Shimomura, a university graduate and professor emeritus of Boston University, died Friday of natural causes in the city of Nagasaki. He won the Nobel Prize with Martin Chalfie and Roger Y. Tsien of the United States.

They have been recognized for the discovery and development of green fluorescent protein, which has helped researchers find ways to monitor previously invisible processes, such as the development of nerve cells in the brain or the spread of cancer cells.

Born in Fukuchiyama, Kyoto Prefecture, in 1928, Shimomura spent her childhood in Manchuria, northeastern China, while she was under Japanese occupation in Osaka and elsewhere before moving to Isahaya. near Nagasaki. He was a victim of the American atomic bombing of the city in 1945, when he was 16 years old.

In 1951, he graduated from the Nagasaki School of Specialized Medicine, predecessor of the pharmacy department of Nagasaki University, and obtained a Ph.D. in organic chemistry at Nagoya University in 1960.

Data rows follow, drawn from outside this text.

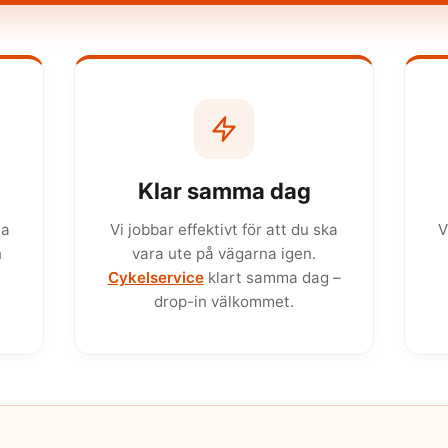
Klar samma dag
ta
Vi jobbar effektivt för att du ska
V
n
vara ute på vägarna igen.
Cykelservice
klart samma dag –
drop-in välkommet.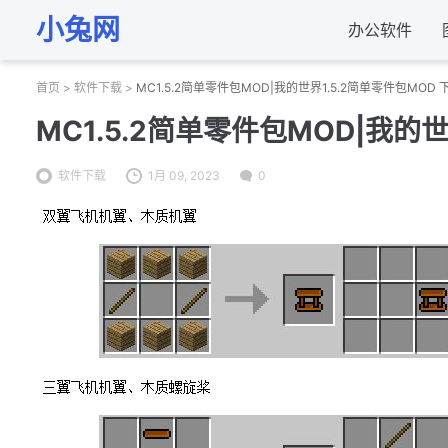
小兔网
办公软件
首页
>
软件下载
>
MC1.5.2简单零件包MOD|我的世界1.5.2简单零件包MOD 
MC1.5.2简单零件包MOD|我的世
软件下载
1月 09, 2023
0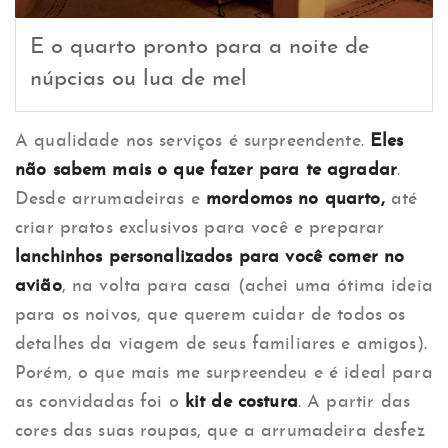
E o quarto pronto para a noite de
núpcias ou lua de mel
A qualidade nos serviços é surpreendente.
Eles
não sabem mais o que fazer para te agradar
.
Desde arrumadeiras e
mordomos no quarto,
até
criar pratos exclusivos para você e preparar
lanchinhos personalizados para você comer no
avião
, na volta para casa (achei uma ótima ideia
para os noivos, que querem cuidar de todos os
detalhes da viagem de seus familiares e amigos).
Porém, o que mais me surpreendeu e é ideal para
as convidadas foi o
kit de costura
. A partir das
cores das suas roupas, que a arrumadeira desfez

He moved to Princeton University and discovered GFP in 10,000 samples of Aequorea Victoria jellyfish on the west coast of the United States.

After being an associate professor at Nagoya University from 1963, he returned to Princeton. He then worked as a senior scientist at the Marine Biology Laboratory at Woods Hole, Massachusetts, from 1982 to retirement in 2001.